The House Oversight Committee has hit a wall in trying to get material from the Bidens and the administration on these past dealings. It has also learned that the president communicated with this son through alias accounts. That led them to the National Archives and Records Administration (NARA), which has resisted the release of the emails. It has been over a year since a group requested these documents, and the NARA review is expected to take years at this pace — until after the next election.
Both Biden and Obama could easily allow the release of these emails to Congress. After all, the use of aliases has been defended on the basis that these emails are trivial or personal matters. If so, transparency will put all the allegations to rest. If it is not true, it would mean that Biden was using false names to convey important information to third parties, and the question would be why.
In one email from Hunter’s laptop, Biden associate James Gilliar explained the rules to Tony Bobulinski, then a business partner of Hunter. He was not to speak of the former veep’s connection to any transactions. “Don’t mention Joe being involved,” he wrote, “it’s only when u [sic] are face to face, I know u [sic] know that but they are paranoid.” Instead, they referred to the Big Guy or Celtic.
Likewise, a trusted FBI source said that a Ukrainian businessman had said that he paid a bribe to Joe Biden, but noted that they were told to avoid using his name and to transfer the money through a complex series of accounts.
Moreover, the request of Congress followed the discovery that staffers had used Biden’s fake government account, Robert.L.Peters@pci.gov, to send a message about meeting then-Ukrainian president Petro Poroshenko with a cc to Hunter Biden.
Once again, there may be innocent explanations for such emails and the use of the alias. However, given the other evidence of corruption and influence peddling, it seems obvious that the information must be reviewed.

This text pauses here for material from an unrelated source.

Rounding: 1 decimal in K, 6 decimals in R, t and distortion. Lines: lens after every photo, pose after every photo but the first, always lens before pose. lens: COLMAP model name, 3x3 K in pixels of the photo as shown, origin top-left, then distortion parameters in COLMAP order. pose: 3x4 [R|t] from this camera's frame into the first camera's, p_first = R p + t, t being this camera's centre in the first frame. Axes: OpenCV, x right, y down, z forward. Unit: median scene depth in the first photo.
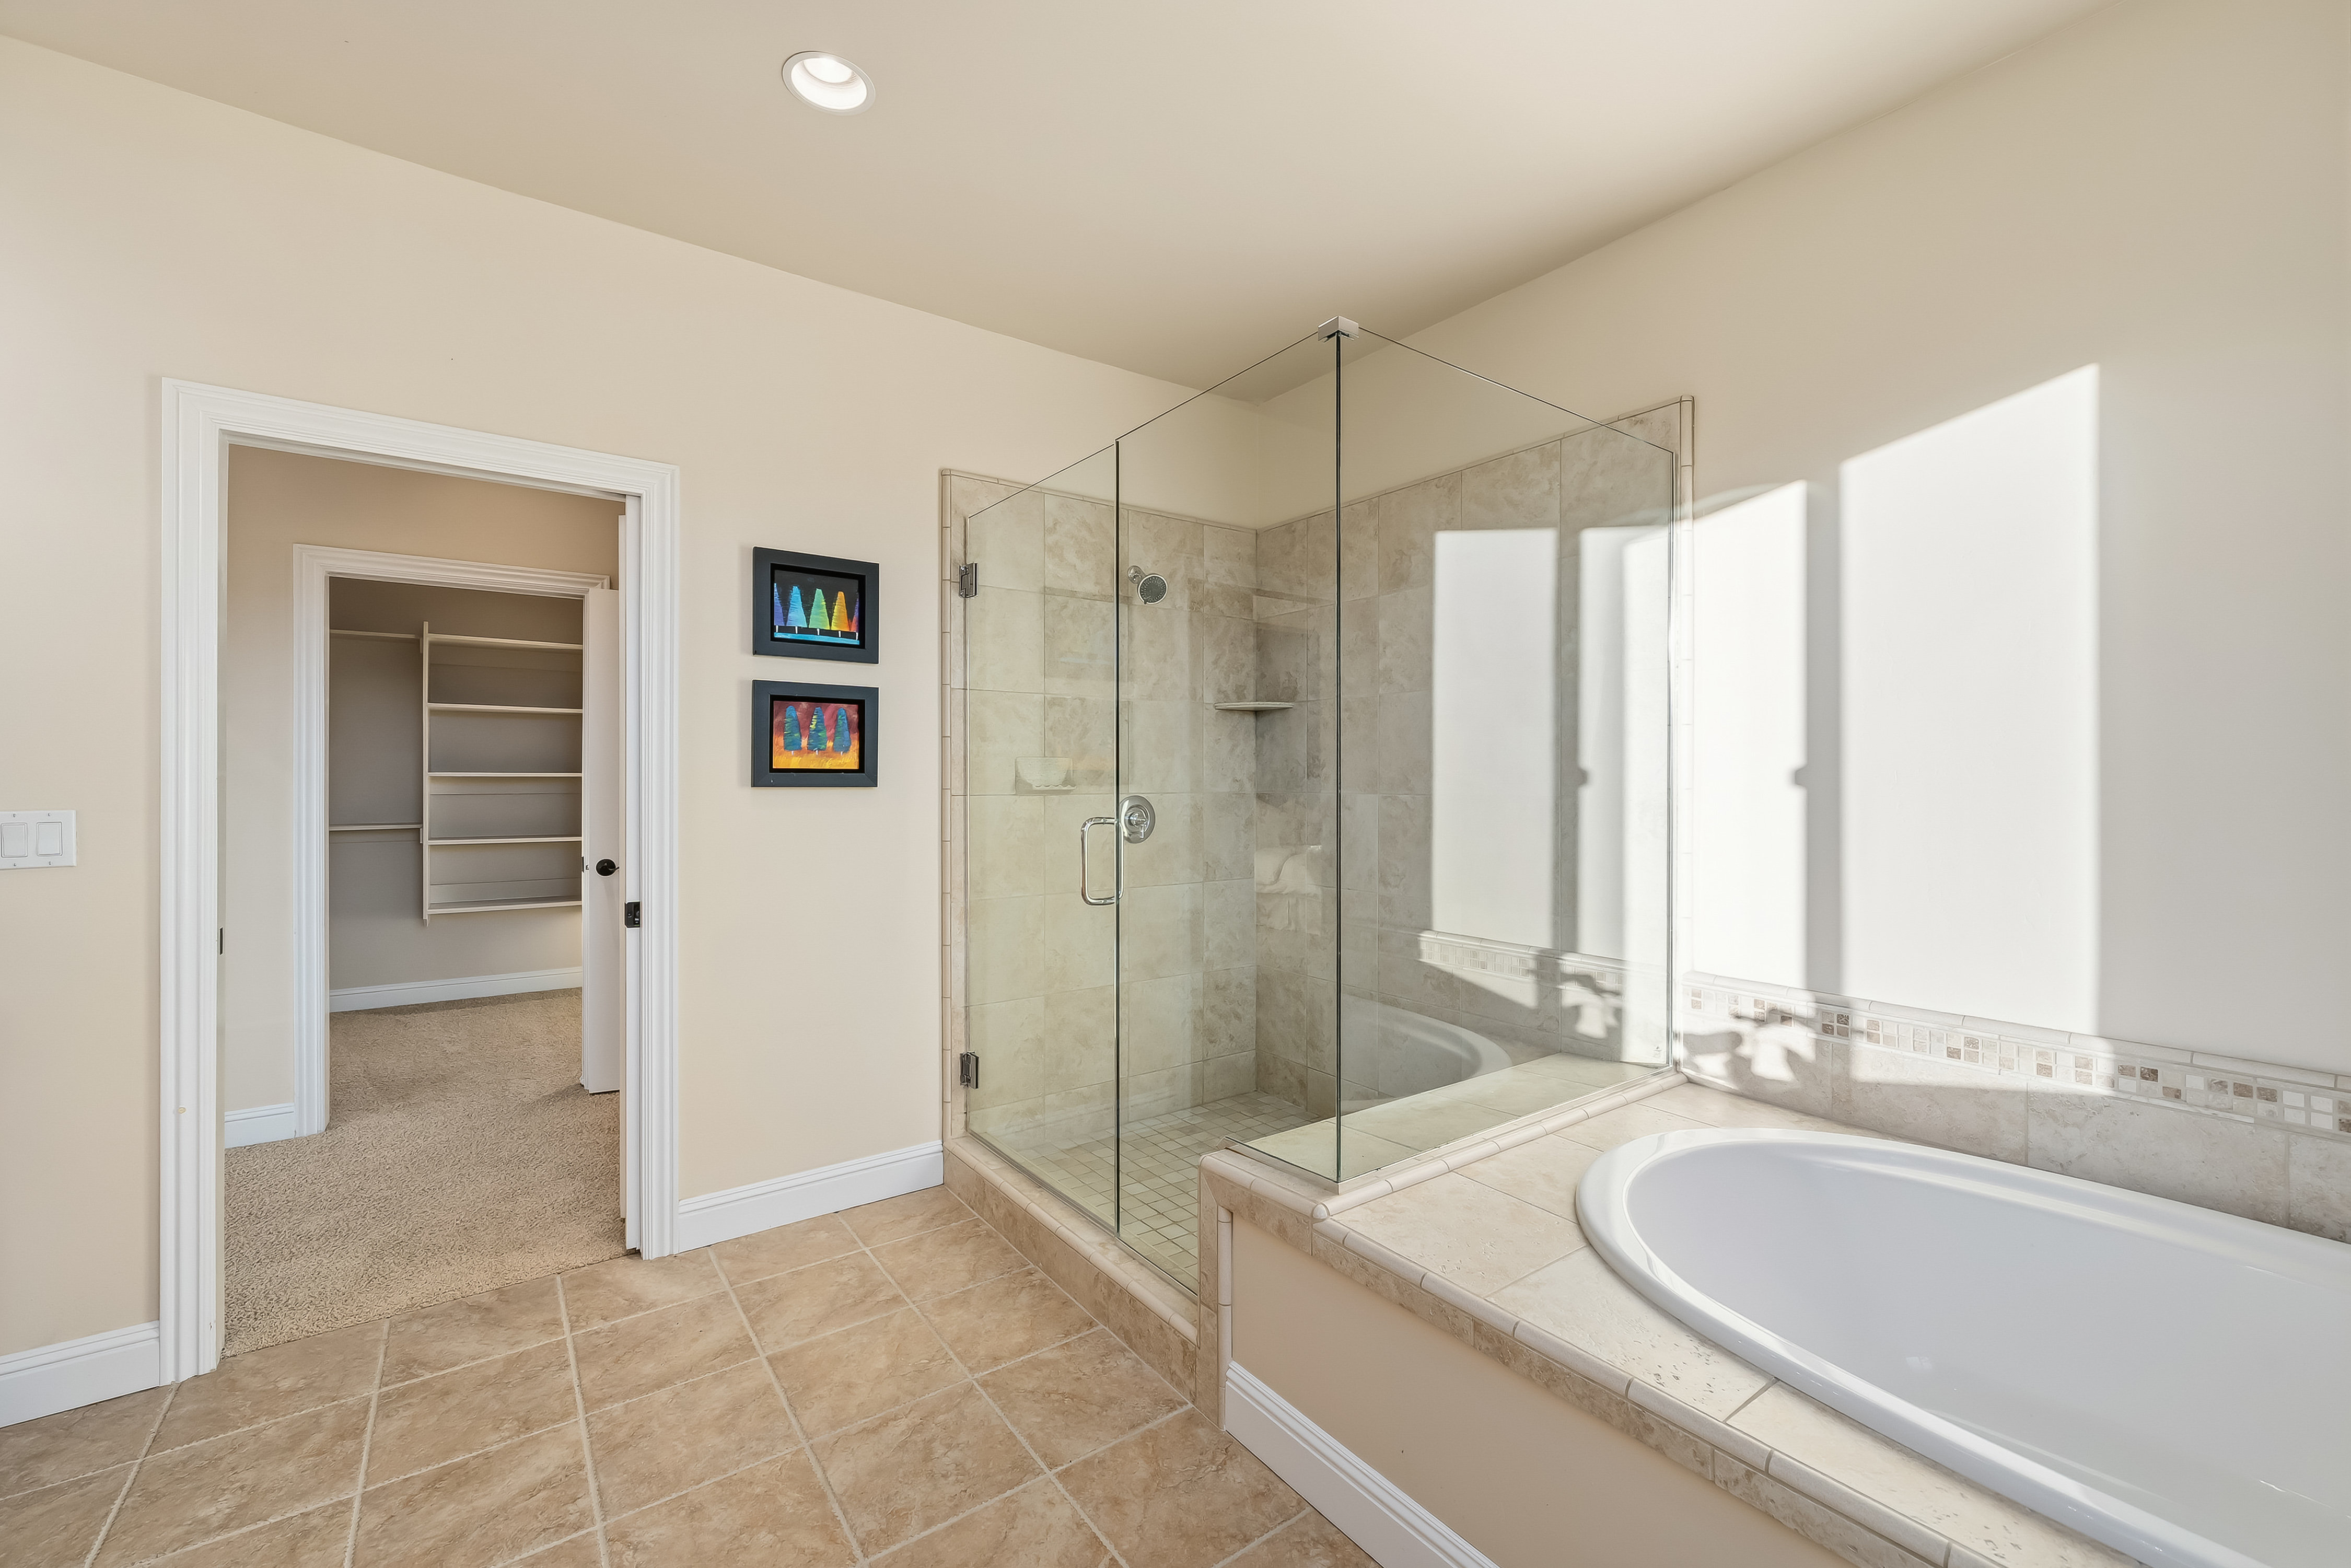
lens RADIAL K [[972.0, 0, 1217.7], [0, 972.0, 765.5], [0, 0, 1]] dist [-0.000875, 0.000051]
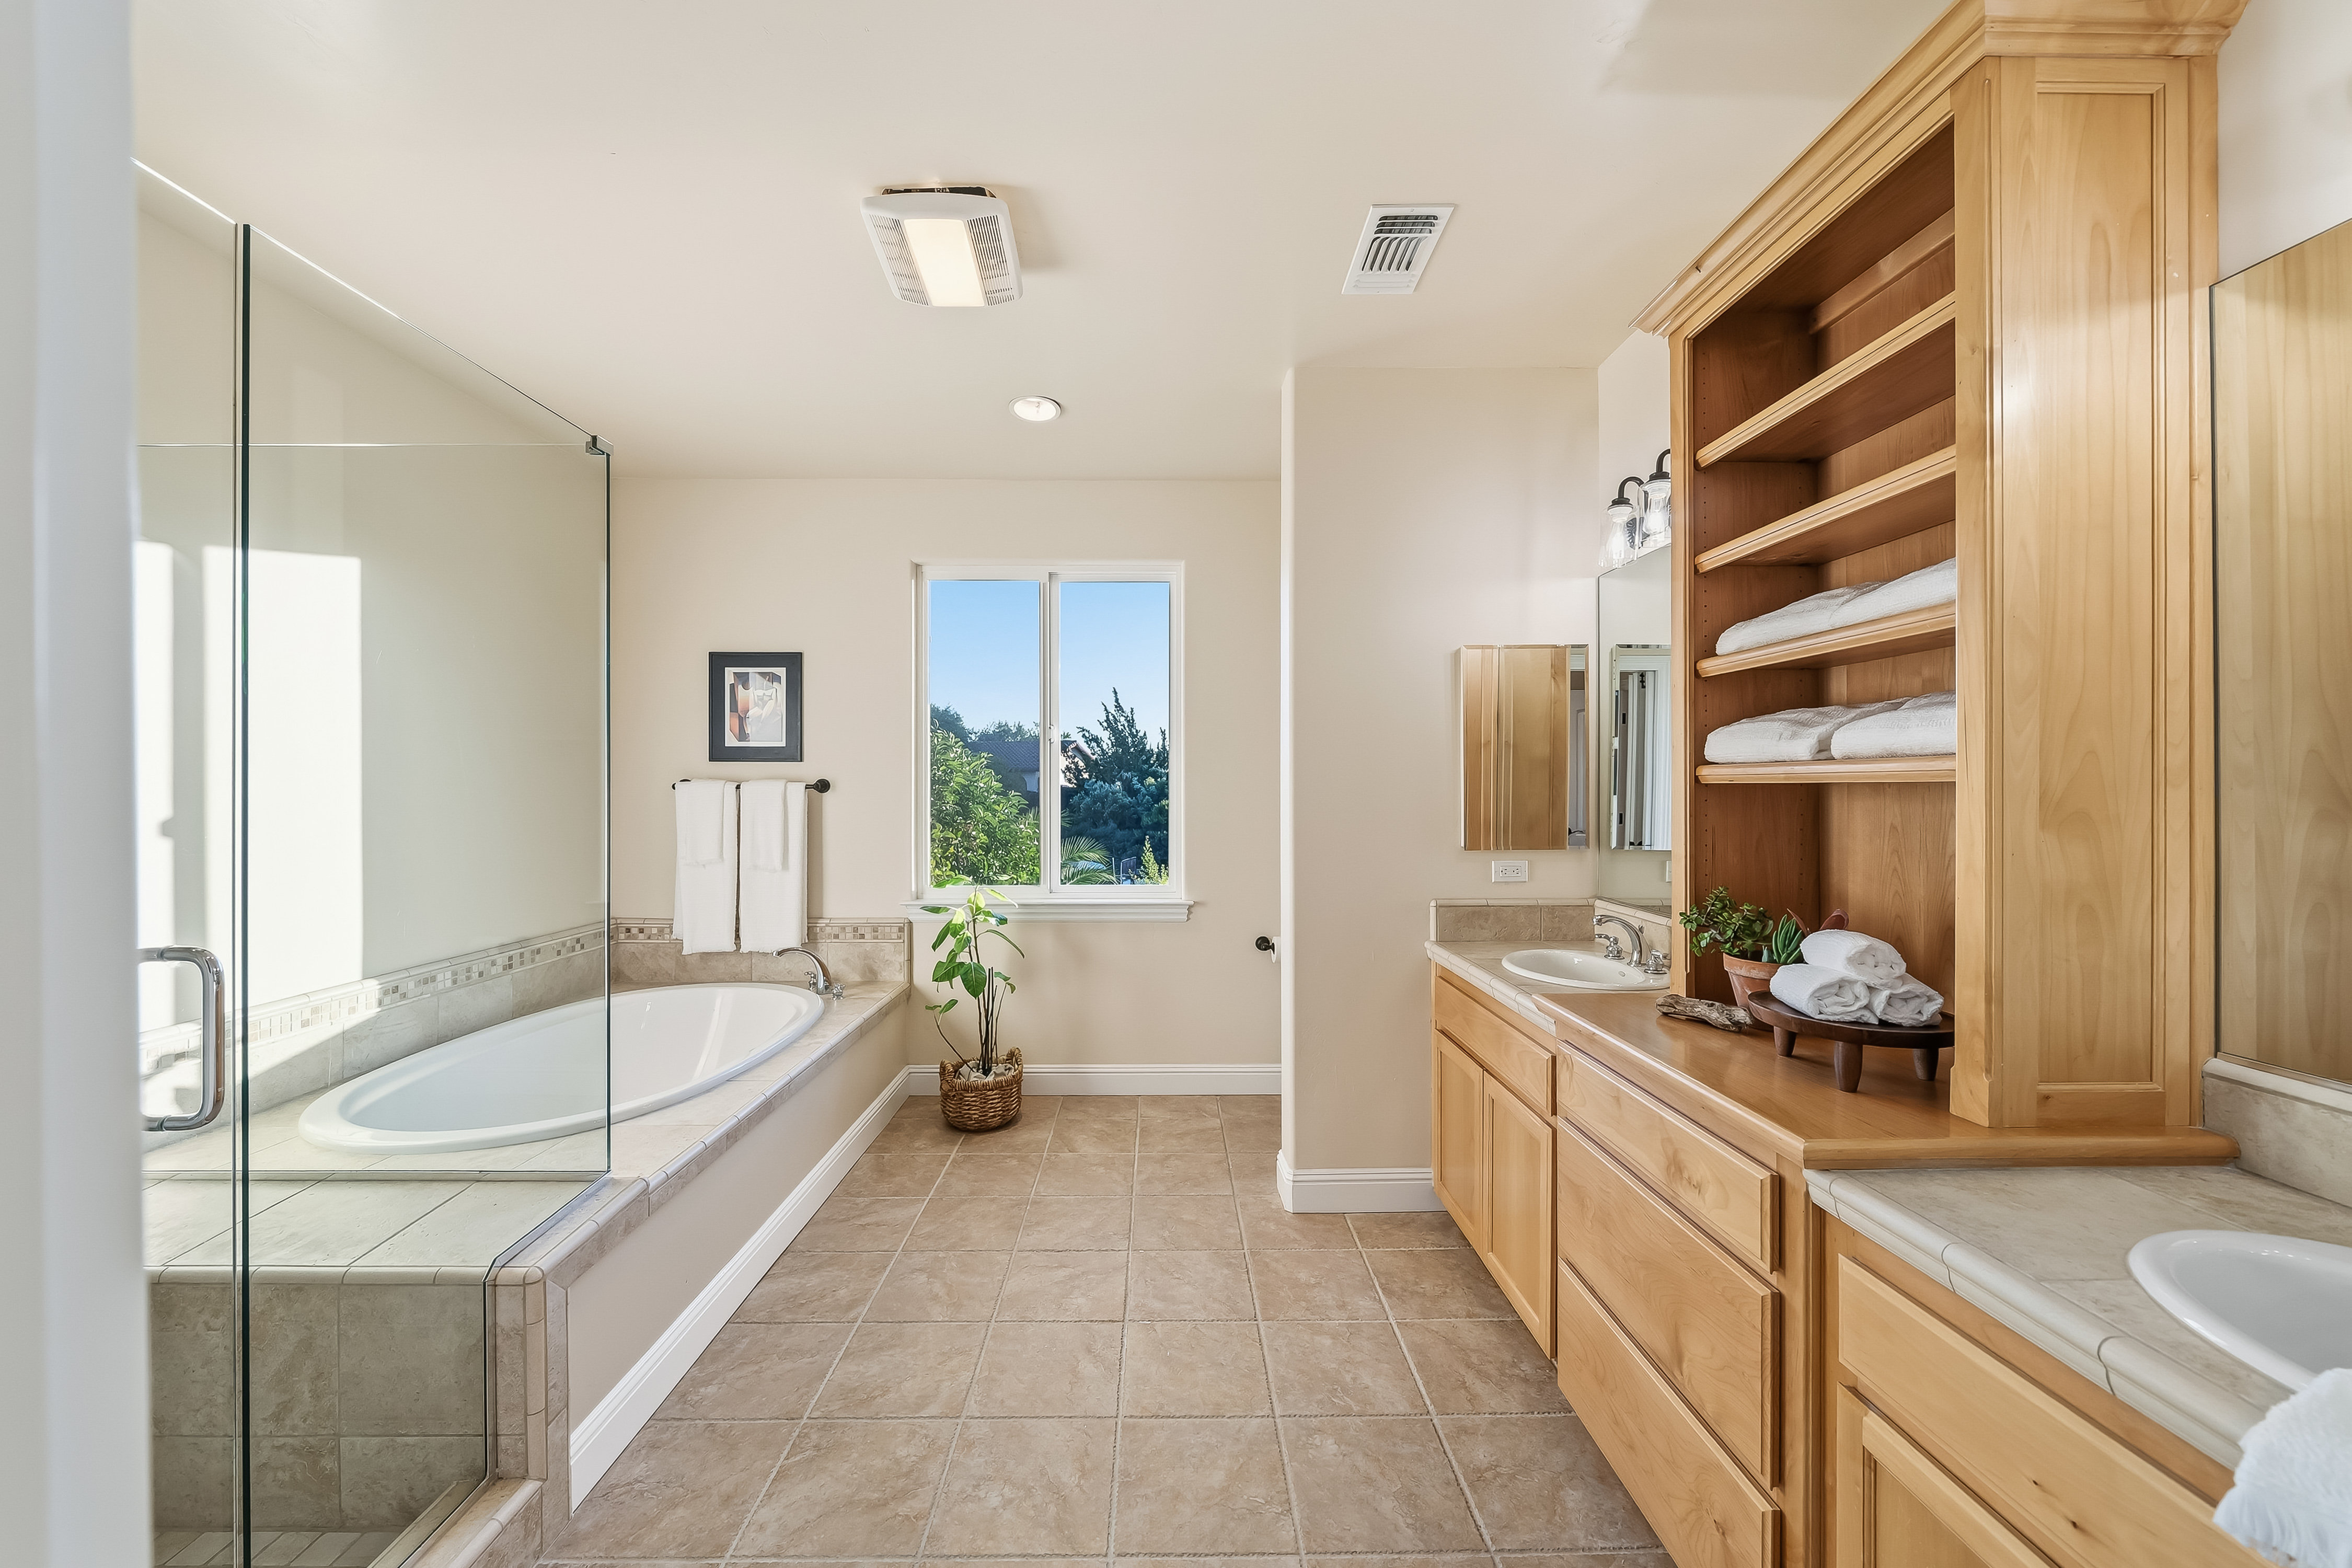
lens RADIAL K [[904.8, 0, 1164.1], [0, 904.8, 769.8], [0, 0, 1]] dist [-0.003315, -0.000227]
pose [[-0.792277, 0.016119, 0.609949, -1.034712], [-0.000277, 0.999641, -0.026777, -0.019385], [-0.610162, -0.021384, -0.791988, 1.413533]]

That brings us to the confrontation with NARA. The agency could rely on the PRA statute to enforce the refusal of Biden and Obama to allow Congress to review the evidence. Biden actually is supposed to be consulted twice under the law: as the former vice president and as the current president. Both Joe Bidens are likely to have the same negative reaction to exposing his emails.

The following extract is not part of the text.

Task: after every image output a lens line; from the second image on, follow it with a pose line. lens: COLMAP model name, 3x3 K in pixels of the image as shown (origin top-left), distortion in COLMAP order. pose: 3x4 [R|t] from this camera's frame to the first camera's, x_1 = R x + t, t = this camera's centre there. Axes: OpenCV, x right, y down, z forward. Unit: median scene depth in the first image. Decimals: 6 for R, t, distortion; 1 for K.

However, special access to presidential records is expressly allowed under the PRA “to…Congress” and “to the extent of matter within its jurisdiction, to any committee…if such records contain information that is needed for the conduct of its business and that is not otherwise available.” A refusal would deny Congress critical evidence into a corruption scandal and also a possible impeachment inquiry.

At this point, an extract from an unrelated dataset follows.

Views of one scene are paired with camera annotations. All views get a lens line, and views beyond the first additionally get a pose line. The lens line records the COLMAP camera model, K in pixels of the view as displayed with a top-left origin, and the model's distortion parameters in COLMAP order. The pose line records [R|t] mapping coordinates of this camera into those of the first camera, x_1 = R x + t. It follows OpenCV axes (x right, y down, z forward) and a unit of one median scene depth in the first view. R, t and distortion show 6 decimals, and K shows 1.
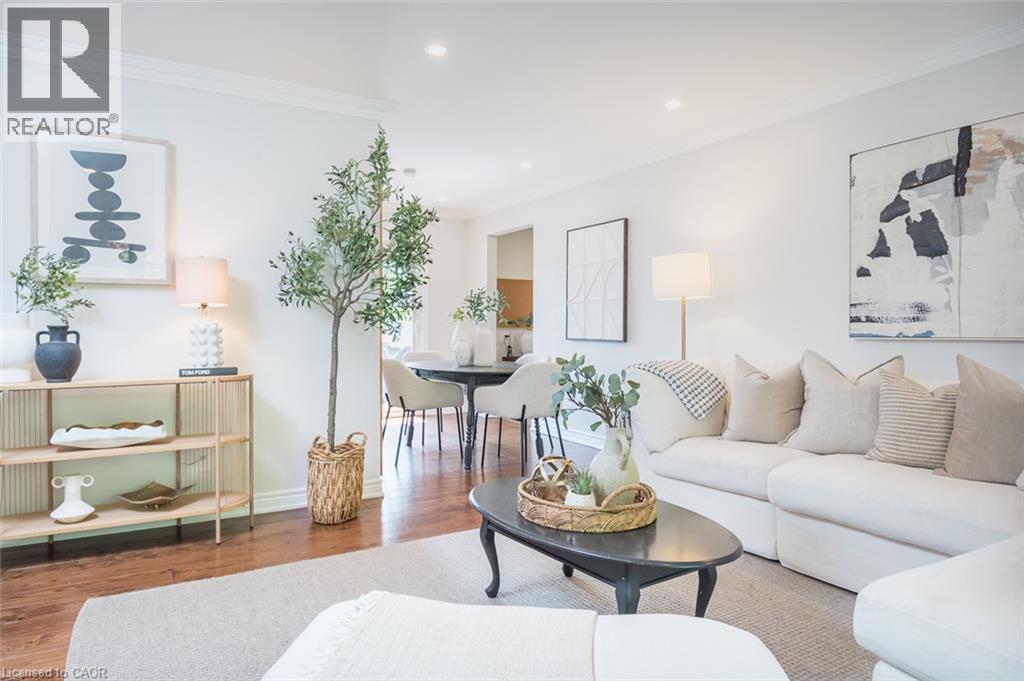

The added resistance to the review of the emails only adds to an already strong case for an impeachment inquiry. Such an inquiry does not mean that impeachment is inevitable. Rather, there is enough evidence to warrant an investigation into whether the Bidens were selling the illusion or the reality of influence. By acting under its impeachment authority, the power of Congress would be at its apex in forcing these disclosures and finding answers on the alleged corrupt practices.
None of this should be necessary, of course. Biden could remove these obstacles instantly to assure the public that his aliases were innocent, even playful, pseudonyms. “JRB Ware” may be a pun, but it is not necessarily the next “Carlos Danger.” We simply do not know, but there should be no reason why the president would not want to clear the record, particularly in an election year.
Otherwise, the effort to withhold this evidence could itself prove damaging, if material evidence of corruption or false statements are found. As Obama would say, one should never underestimate that prospect when it comes to his former vice president.
Jonathan Turley is the Shapiro Professor of Public Interest Law for George Washington University.